====== Data in this exercise ======

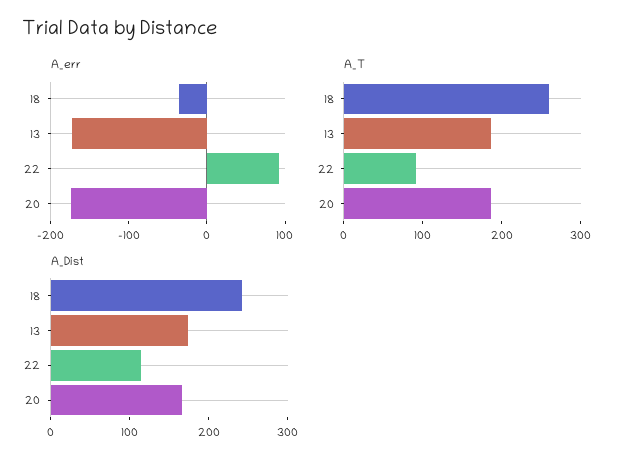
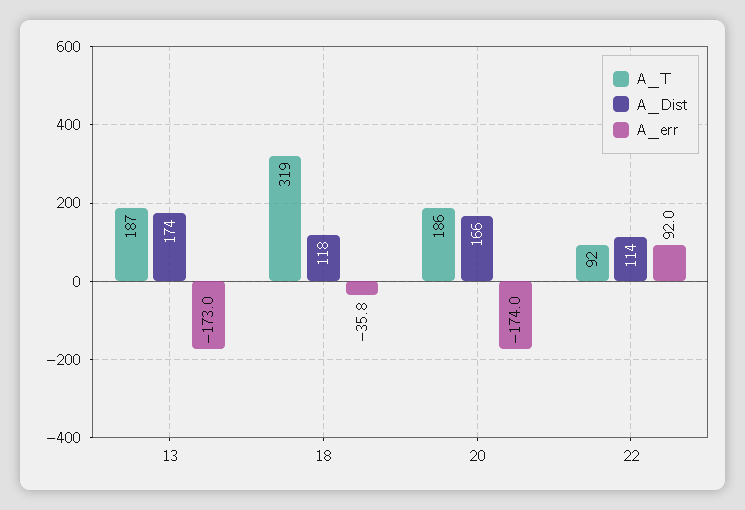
  {
    "A_err": {
      "18": -35.8,
      "13": -173,
      "22": 92,
      "20": -174
    },
    "A_T": {
-     "18": 260,
+     "18": 319,
      "13": 187,
      "22": 92,
      "20": 186
    },
    "A_Dist": {
-     "18": 240,
+     "18": 118,
      "13": 174,
      "22": 114,
      "20": 166
    }
  }

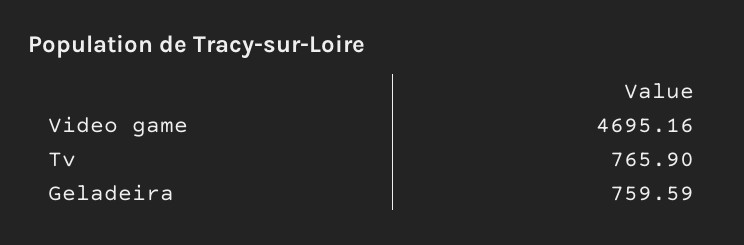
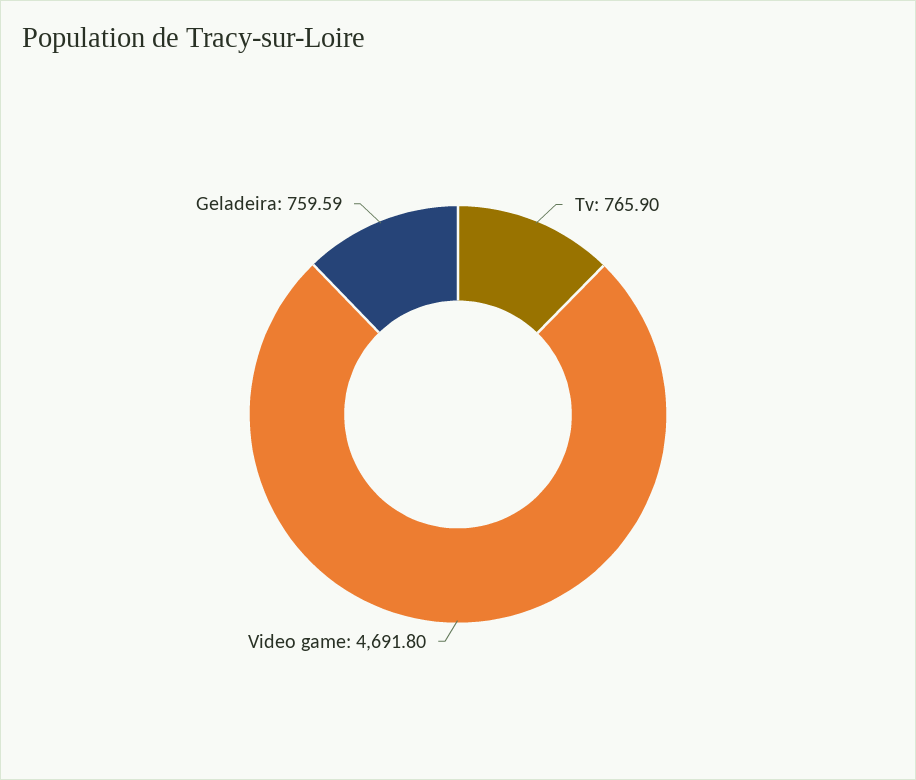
  {
-   "Video game": 4695.16,
+   "Video game": 4691.8,
    "Tv": 765.9,
    "Geladeira": 759.59
  }

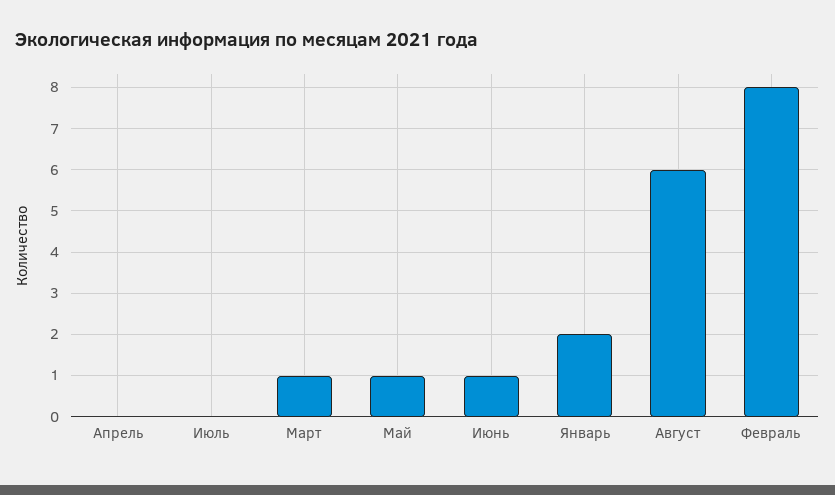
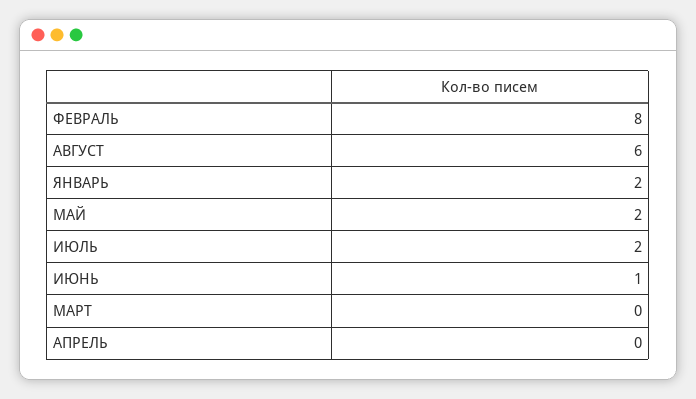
  {
    "Апрель": 0,
-   "Июль": 0,
+   "Июль": 2,
-   "Март": 1,
+   "Март": 0,
-   "Май": 1,
+   "Май": 2,
    "Июнь": 1,
    "Январь": 2,
    "Август": 6,
    "Февраль": 8
  }

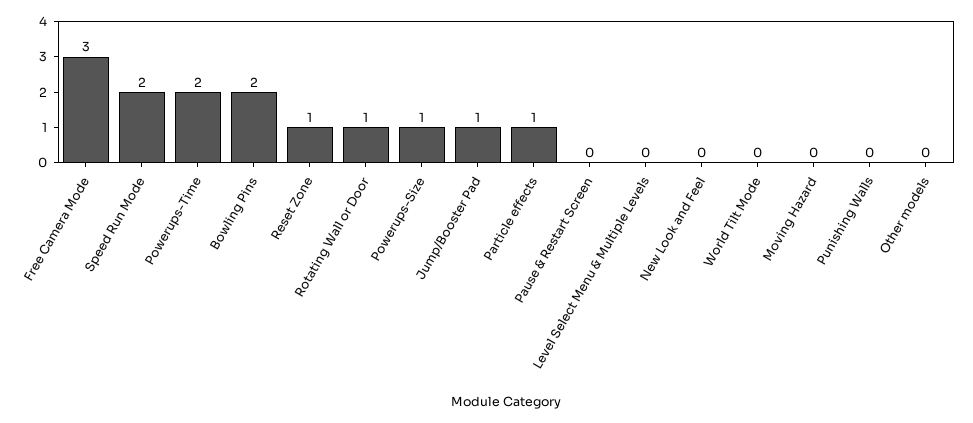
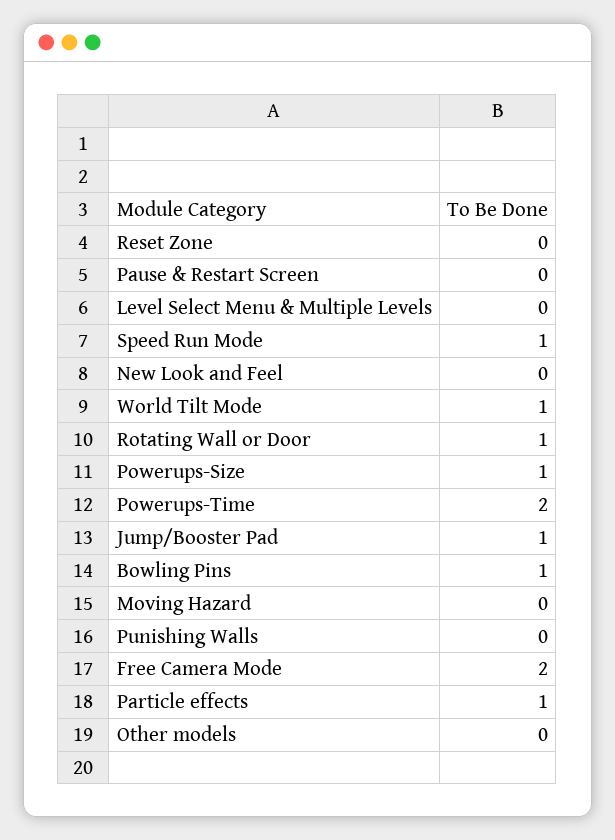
  {
-   "Free Camera Mode": 3,
+   "Free Camera Mode": 2,
-   "Speed Run Mode": 2,
+   "Speed Run Mode": 1,
    "Powerups-Time": 2,
-   "Bowling Pins": 2,
+   "Bowling Pins": 1,
-   "Reset Zone": 1,
+   "Reset Zone": 0,
    "Rotating Wall or Door": 1,
    "Powerups-Size": 1,
    "Jump/Booster Pad": 1,
    "Particle effects": 1,
    "Pause & Restart Screen": 0,
    "Level Select Menu & Multiple Levels": 0,
    "New Look and Feel": 0,
-   "World Tilt Mode": 0,
+   "World Tilt Mode": 1,
    "Moving Hazard": 0,
    "Punishing Walls": 0,
    "Other models": 0
  }

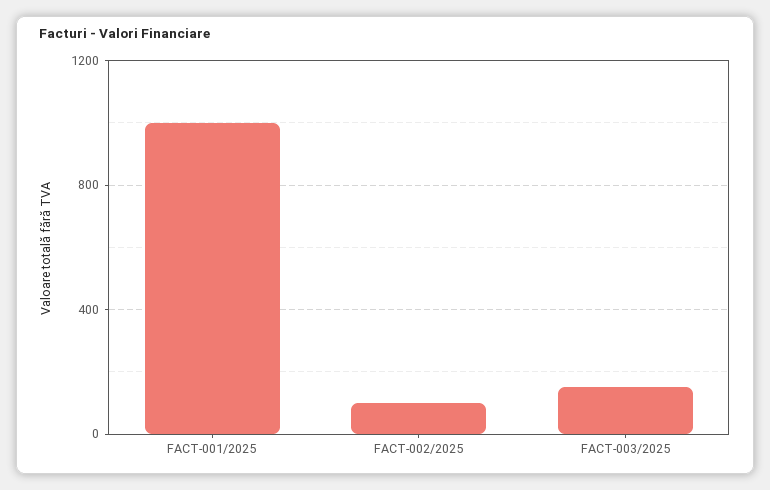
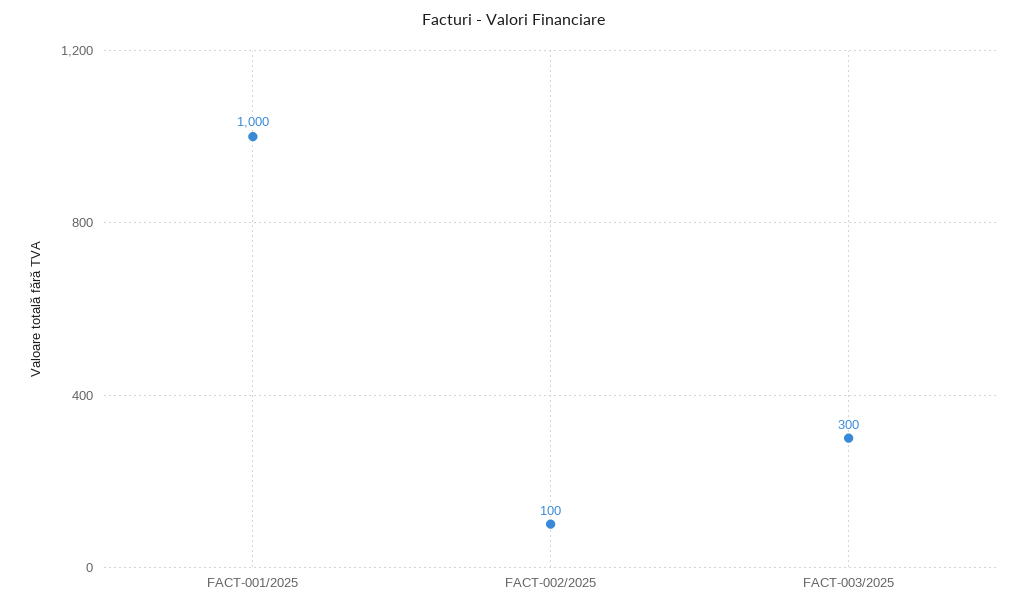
  {
    "FACT-001/2025": 1000,
    "FACT-002/2025": 100,
-   "FACT-003/2025": 150
+   "FACT-003/2025": 300
  }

======

Wherever a picture appears, omit it; copy the rest of the data exactly.

_Response_:
  {
    "A_err": {
      "18": -35.8,
      "13": -173,
      "22": 92,
      "20": -174
    },
    "A_T": {
-     "18": 260,
+     "18": 319,
      "13": 187,
      "22": 92,
      "20": 186
    },
    "A_Dist": {
-     "18": 240,
+     "18": 118,
      "13": 174,
      "22": 114,
      "20": 166
    }
  }

  {
-   "Video game": 4695.16,
+   "Video game": 4691.8,
    "Tv": 765.9,
    "Geladeira": 759.59
  }

  {
    "Апрель": 0,
-   "Июль": 0,
+   "Июль": 2,
-   "Март": 1,
+   "Март": 0,
-   "Май": 1,
+   "Май": 2,
    "Июнь": 1,
    "Январь": 2,
    "Август": 6,
    "Февраль": 8
  }

  {
-   "Free Camera Mode": 3,
+   "Free Camera Mode": 2,
-   "Speed Run Mode": 2,
+   "Speed Run Mode": 1,
    "Powerups-Time": 2,
-   "Bowling Pins": 2,
+   "Bowling Pins": 1,
-   "Reset Zone": 1,
+   "Reset Zone": 0,
    "Rotating Wall or Door": 1,
    "Powerups-Size": 1,
    "Jump/Booster Pad": 1,
    "Particle effects": 1,
    "Pause & Restart Screen": 0,
    "Level Select Menu & Multiple Levels": 0,
    "New Look and Feel": 0,
-   "World Tilt Mode": 0,
+   "World Tilt Mode": 1,
    "Moving Hazard": 0,
    "Punishing Walls": 0,
    "Other models": 0
  }

  {
    "FACT-001/2025": 1000,
    "FACT-002/2025": 100,
-   "FACT-003/2025": 150
+   "FACT-003/2025": 300
  }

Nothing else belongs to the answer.